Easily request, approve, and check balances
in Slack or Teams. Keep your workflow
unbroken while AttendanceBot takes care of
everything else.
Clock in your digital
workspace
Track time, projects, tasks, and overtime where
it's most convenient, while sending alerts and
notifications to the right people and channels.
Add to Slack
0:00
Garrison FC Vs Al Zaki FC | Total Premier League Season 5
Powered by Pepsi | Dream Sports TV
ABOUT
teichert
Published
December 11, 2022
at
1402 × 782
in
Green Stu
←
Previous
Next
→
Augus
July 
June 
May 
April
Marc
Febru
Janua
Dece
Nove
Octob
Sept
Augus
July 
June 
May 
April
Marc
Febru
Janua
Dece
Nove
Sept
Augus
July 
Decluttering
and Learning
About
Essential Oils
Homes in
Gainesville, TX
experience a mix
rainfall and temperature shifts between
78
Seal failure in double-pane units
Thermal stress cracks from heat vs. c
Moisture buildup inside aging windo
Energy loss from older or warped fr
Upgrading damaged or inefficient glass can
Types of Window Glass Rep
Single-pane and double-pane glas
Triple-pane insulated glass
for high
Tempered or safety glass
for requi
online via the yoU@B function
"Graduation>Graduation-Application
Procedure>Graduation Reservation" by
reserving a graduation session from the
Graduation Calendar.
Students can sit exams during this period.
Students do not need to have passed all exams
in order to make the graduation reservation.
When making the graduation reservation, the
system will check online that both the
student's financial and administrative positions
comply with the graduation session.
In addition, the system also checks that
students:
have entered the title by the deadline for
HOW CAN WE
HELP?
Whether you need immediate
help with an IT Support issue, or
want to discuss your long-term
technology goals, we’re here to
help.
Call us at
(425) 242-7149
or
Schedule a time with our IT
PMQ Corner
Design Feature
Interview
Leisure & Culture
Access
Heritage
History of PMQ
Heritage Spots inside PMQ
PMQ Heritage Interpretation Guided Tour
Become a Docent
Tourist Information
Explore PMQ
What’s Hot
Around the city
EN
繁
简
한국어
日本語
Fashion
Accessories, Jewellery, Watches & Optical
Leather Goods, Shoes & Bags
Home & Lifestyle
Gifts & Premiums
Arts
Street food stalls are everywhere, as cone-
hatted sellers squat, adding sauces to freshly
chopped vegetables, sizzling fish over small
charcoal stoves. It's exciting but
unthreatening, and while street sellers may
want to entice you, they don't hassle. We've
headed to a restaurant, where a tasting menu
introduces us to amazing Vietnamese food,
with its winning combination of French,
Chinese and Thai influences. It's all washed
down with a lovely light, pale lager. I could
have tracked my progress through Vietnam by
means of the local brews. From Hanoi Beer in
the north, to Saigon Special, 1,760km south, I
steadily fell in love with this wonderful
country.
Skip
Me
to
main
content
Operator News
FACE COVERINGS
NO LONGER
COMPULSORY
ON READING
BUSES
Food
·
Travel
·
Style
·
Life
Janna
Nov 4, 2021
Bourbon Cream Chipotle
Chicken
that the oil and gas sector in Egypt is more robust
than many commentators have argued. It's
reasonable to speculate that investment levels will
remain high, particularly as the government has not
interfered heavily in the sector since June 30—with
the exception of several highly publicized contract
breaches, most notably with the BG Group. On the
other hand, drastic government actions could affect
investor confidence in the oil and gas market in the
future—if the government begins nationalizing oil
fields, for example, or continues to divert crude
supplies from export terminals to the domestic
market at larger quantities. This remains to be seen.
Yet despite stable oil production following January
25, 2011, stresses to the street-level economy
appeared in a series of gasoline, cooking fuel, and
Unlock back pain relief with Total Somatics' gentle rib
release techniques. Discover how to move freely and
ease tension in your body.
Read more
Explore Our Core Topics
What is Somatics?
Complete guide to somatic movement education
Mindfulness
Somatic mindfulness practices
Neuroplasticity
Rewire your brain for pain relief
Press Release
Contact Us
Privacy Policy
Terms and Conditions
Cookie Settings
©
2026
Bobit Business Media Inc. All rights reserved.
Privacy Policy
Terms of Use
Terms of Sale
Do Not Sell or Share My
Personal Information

Assignment →
The answer must be a word-for-word restatement of the records.

Answer space →
Easily request, approve, and check balances
in Slack or Teams. Keep your workflow
unbroken while AttendanceBot takes care of
everything else.
Clock in your digital
workspace
Track time, projects, tasks, and overtime where
it's most convenient, while sending alerts and
notifications to the right people and channels.
Add to Slack
0:00
Garrison FC Vs Al Zaki FC | Total Premier League Season 5
Powered by Pepsi | Dream Sports TV
ABOUT
teichert
Published
December 11, 2022
at
1402 × 782
in
Green Stu
←
Previous
Next
→
Augus
July 
June 
May 
April
Marc
Febru
Janua
Dece
Nove
Octob
Sept
Augus
July 
June 
May 
April
Marc
Febru
Janua
Dece
Nove
Sept
Augus
July 
Decluttering
and Learning
About
Essential Oils
Homes in
Gainesville, TX
experience a mix
rainfall and temperature shifts between
78
Seal failure in double-pane units
Thermal stress cracks from heat vs. c
Moisture buildup inside aging windo
Energy loss from older or warped fr
Upgrading damaged or inefficient glass can
Types of Window Glass Rep
Single-pane and double-pane glas
Triple-pane insulated glass
for high
Tempered or safety glass
for requi
online via the yoU@B function
"Graduation>Graduation-Application
Procedure>Graduation Reservation" by
reserving a graduation session from the
Graduation Calendar.
Students can sit exams during this period.
Students do not need to have passed all exams
in order to make the graduation reservation.
When making the graduation reservation, the
system will check online that both the
student's financial and administrative positions
comply with the graduation session.
In addition, the system also checks that
students:
have entered the title by the deadline for
HOW CAN WE
HELP?
Whether you need immediate
help with an IT Support issue, or
want to discuss your long-term
technology goals, we’re here to
help.
Call us at
(425) 242-7149
or
Schedule a time with our IT
PMQ Corner
Design Feature
Interview
Leisure & Culture
Access
Heritage
History of PMQ
Heritage Spots inside PMQ
PMQ Heritage Interpretation Guided Tour
Become a Docent
Tourist Information
Explore PMQ
What’s Hot
Around the city
EN
繁
简
한국어
日本語
Fashion
Accessories, Jewellery, Watches & Optical
Leather Goods, Shoes & Bags
Home & Lifestyle
Gifts & Premiums
Arts
Street food stalls are everywhere, as cone-
hatted sellers squat, adding sauces to freshly
chopped vegetables, sizzling fish over small
charcoal stoves. It's exciting but
unthreatening, and while street sellers may
want to entice you, they don't hassle. We've
headed to a restaurant, where a tasting menu
introduces us to amazing Vietnamese food,
with its winning combination of French,
Chinese and Thai influences. It's all washed
down with a lovely light, pale lager. I could
have tracked my progress through Vietnam by
means of the local brews. From Hanoi Beer in
the north, to Saigon Special, 1,760km south, I
steadily fell in love with this wonderful
country.
Skip
Me
to
main
content
Operator News
FACE COVERINGS
NO LONGER
COMPULSORY
ON READING
BUSES
Food
·
Travel
·
Style
·
Life
Janna
Nov 4, 2021
Bourbon Cream Chipotle
Chicken
that the oil and gas sector in Egypt is more robust
than many commentators have argued. It's
reasonable to speculate that investment levels will
remain high, particularly as the government has not
interfered heavily in the sector since June 30—with
the exception of several highly publicized contract
breaches, most notably with the BG Group. On the
other hand, drastic government actions could affect
investor confidence in the oil and gas market in the
future—if the government begins nationalizing oil
fields, for example, or continues to divert crude
supplies from export terminals to the domestic
market at larger quantities. This remains to be seen.
Yet despite stable oil production following January
25, 2011, stresses to the street-level economy
appeared in a series of gasoline, cooking fuel, and
Unlock back pain relief with Total Somatics' gentle rib
release techniques. Discover how to move freely and
ease tension in your body.
Read more
Explore Our Core Topics
What is Somatics?
Complete guide to somatic movement education
Mindfulness
Somatic mindfulness practices
Neuroplasticity
Rewire your brain for pain relief
Press Release
Contact Us
Privacy Policy
Terms and Conditions
Cookie Settings
©
2026
Bobit Business Media Inc. All rights reserved.
Privacy Policy
Terms of Use
Terms of Sale
Do Not Sell or Share My
Personal Information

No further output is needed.